_DATA EXCERPTS_.
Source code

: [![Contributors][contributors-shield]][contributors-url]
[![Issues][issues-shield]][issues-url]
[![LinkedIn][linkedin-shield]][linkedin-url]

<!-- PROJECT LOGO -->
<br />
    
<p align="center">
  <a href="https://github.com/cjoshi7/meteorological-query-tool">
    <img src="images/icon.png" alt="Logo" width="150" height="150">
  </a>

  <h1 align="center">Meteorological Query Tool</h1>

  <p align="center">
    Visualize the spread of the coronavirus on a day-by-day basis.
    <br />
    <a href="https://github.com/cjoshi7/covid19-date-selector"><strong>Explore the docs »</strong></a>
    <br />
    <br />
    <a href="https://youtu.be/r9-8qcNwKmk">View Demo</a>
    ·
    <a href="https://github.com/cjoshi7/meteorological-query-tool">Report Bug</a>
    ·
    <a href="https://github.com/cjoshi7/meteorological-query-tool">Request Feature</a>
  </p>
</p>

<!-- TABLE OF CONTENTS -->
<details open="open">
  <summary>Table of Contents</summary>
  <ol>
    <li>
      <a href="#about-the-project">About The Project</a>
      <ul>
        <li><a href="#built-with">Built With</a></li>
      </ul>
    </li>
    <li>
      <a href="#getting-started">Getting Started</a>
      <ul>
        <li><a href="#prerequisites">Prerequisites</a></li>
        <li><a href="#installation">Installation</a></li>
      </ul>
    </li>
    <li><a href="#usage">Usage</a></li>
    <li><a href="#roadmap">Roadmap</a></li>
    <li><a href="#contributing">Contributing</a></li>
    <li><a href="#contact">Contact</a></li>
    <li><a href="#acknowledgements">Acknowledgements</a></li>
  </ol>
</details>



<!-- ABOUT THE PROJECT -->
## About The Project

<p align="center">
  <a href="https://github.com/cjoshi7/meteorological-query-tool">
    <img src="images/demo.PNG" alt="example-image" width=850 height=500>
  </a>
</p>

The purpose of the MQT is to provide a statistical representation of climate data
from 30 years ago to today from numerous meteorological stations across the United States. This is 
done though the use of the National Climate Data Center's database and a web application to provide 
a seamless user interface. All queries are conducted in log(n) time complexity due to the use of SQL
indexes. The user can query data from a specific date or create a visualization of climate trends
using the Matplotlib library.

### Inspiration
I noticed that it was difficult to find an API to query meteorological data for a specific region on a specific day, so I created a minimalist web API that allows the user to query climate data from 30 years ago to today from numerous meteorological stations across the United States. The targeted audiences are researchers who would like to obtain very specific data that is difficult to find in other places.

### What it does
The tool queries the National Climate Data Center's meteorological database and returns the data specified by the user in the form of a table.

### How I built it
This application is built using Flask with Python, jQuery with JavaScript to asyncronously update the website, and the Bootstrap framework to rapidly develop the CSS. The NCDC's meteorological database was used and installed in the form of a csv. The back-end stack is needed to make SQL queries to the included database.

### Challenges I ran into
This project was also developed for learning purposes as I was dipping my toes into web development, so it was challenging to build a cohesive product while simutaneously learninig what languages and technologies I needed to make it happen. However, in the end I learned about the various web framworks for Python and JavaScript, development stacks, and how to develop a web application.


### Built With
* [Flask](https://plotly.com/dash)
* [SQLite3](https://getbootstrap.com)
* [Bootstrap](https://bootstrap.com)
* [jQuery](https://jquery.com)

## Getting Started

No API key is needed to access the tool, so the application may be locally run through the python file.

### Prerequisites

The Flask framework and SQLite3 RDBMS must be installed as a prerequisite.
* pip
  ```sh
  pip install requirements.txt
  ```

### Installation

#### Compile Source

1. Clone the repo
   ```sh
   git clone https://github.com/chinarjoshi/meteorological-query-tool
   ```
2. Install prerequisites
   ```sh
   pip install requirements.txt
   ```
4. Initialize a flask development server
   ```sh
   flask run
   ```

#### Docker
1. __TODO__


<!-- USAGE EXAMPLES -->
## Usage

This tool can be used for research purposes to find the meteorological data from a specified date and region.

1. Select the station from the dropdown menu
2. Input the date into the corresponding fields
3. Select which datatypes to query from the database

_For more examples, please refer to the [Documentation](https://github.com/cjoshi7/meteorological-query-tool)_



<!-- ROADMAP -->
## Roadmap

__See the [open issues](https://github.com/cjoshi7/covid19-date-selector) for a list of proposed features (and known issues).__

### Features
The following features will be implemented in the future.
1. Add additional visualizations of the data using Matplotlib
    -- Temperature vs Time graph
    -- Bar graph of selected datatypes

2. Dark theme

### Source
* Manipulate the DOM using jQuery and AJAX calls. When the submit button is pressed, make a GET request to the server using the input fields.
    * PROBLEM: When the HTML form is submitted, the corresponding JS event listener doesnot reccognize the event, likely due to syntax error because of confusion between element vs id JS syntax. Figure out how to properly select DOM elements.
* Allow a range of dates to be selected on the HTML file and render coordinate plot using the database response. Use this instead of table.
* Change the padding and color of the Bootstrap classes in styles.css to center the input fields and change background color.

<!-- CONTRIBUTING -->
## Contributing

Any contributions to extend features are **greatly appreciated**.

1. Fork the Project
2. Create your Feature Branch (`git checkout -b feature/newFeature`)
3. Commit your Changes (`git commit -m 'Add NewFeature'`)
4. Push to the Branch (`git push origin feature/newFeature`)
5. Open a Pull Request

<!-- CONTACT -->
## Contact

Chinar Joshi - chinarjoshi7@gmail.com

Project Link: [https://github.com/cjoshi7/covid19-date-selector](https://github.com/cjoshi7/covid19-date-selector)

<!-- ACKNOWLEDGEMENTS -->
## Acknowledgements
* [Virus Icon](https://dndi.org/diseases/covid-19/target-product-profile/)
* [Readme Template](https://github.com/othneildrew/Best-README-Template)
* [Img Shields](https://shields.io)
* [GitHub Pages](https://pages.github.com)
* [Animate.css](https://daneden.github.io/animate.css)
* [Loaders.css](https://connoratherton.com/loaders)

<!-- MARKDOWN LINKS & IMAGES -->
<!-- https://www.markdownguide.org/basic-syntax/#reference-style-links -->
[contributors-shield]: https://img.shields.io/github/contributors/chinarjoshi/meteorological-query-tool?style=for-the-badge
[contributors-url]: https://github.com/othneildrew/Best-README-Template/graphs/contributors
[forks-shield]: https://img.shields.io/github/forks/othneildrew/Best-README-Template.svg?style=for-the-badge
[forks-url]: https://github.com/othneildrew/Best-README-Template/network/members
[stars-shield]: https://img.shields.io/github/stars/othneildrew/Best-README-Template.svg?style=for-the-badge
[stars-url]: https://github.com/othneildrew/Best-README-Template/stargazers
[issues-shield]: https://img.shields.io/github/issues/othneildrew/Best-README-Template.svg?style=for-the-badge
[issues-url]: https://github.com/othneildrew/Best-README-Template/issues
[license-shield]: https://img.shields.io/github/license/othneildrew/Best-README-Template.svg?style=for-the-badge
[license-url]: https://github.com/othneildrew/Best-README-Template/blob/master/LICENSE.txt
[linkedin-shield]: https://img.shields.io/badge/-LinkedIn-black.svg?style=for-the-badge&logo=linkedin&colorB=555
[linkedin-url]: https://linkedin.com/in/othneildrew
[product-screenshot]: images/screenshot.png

_PROBLEM TO WORK ON_. Begin with the line that has "done though the" in the listing above and end after the line that has "### How I built it"; output those lines exactly.

_SOLUTION TO THIS PROBLEM_.
done though the use of the National Climate Data Center's database and a web application to provide 
a seamless user interface. All queries are conducted in log(n) time complexity due to the use of SQL
indexes. The user can query data from a specific date or create a visualization of climate trends
using the Matplotlib library.

### Inspiration
I noticed that it was difficult to find an API to query meteorological data for a specific region on a specific day, so I created a minimalist web API that allows the user to query climate data from 30 years ago to today from numerous meteorological stations across the United States. The targeted audiences are researchers who would like to obtain very specific data that is difficult to find in other places.

### What it does
The tool queries the National Climate Data Center's meteorological database and returns the data specified by the user in the form of a table.

### How I built it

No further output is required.